§ EXERCISE DETAILS
Update the article on Detroit's recovery: reproduce it from "WASHINGTON — Detroit, one" up to and including "state’s automobile industry.", putting "financial crisis" wherever "Great Recession" appears.

§ READING TEXT
- - - - - - -

WASHINGTON — Detroit, one of the Great Recession’s hardest-hit cities, is making a comeback driven by investments in small business and local entrepreneurs, according to recent trends.
Michigan accounted for 50 percent of all job losses in the U.S. between 2000 and 2010, dropping the state from 18th to 39th in per capita income, according to the Michigan Turnaround Program. Detroit and southeast Michigan were particularly disenfranchised by the Great Recession, which resulted in the collapse of the state’s automobile industry.
But according to statistics, Detroit added jobs every year between 2010 and 2015, and the Motor City is now adding employment faster in some industries than the national average, most notably in motor vehicle parts production, credit intermediation, scientific research and development and insurance.

- - - - - - -

§ COLLECTED MATERIAL
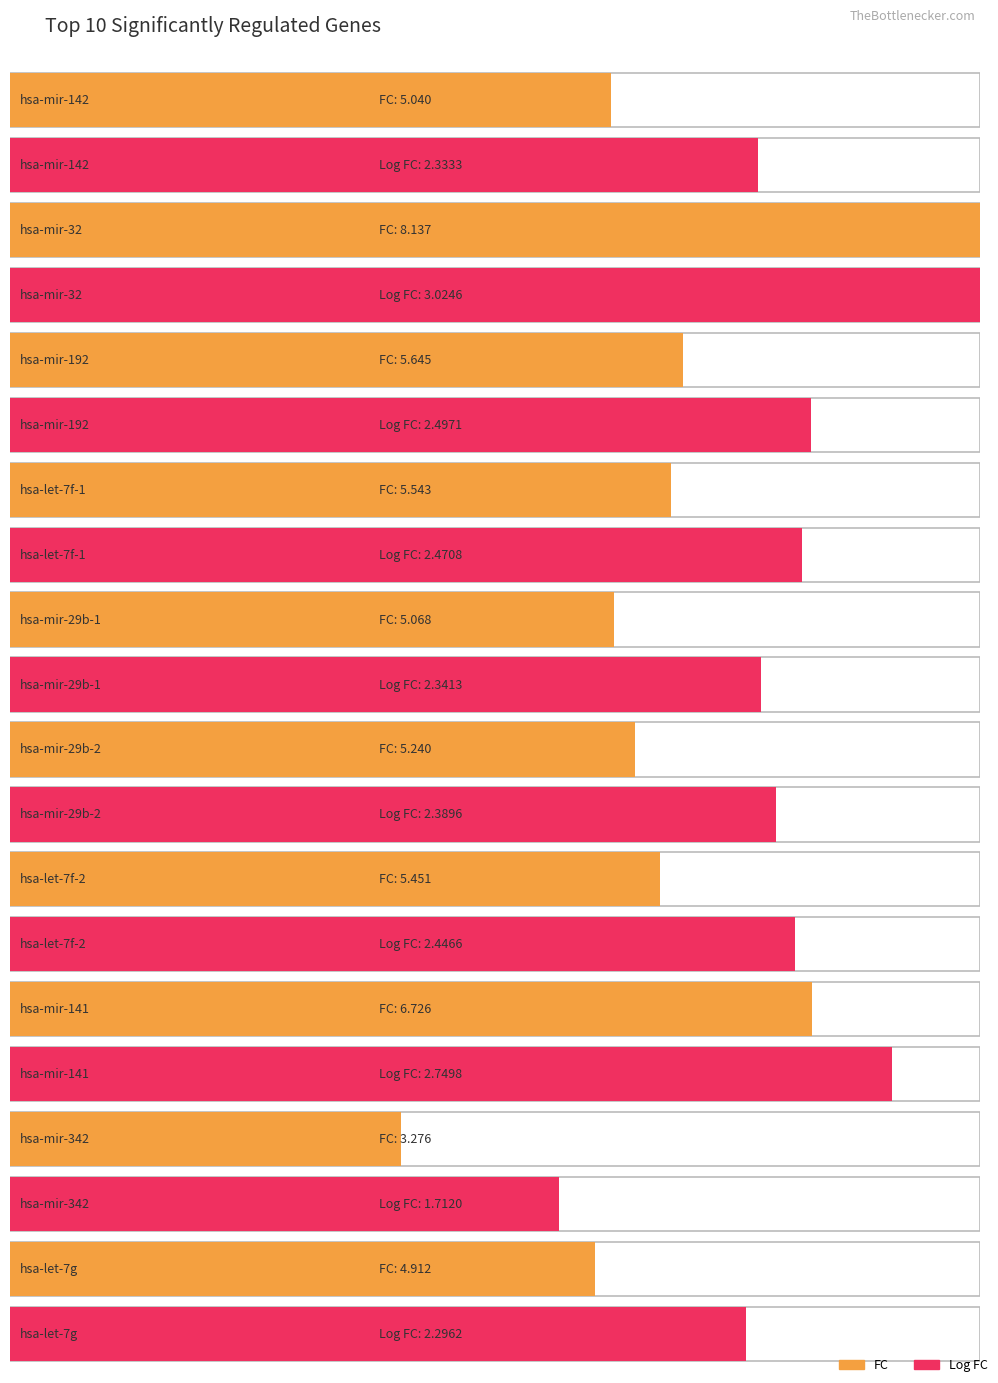

What is the difference between the maximum and second lowest values?

3.2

- - - - - - -

§ RESULT OF THIS TASK
WASHINGTON — Detroit, one of the financial crisis’s hardest-hit cities, is making a comeback driven by investments in small business and local entrepreneurs, according to recent trends.
Michigan accounted for 50 percent of all job losses in the U.S. between 2000 and 2010, dropping the state from 18th to 39th in per capita income, according to the Michigan Turnaround Program. Detroit and southeast Michigan were particularly disenfranchised by the financial crisis, which resulted in the collapse of the state’s automobile industry.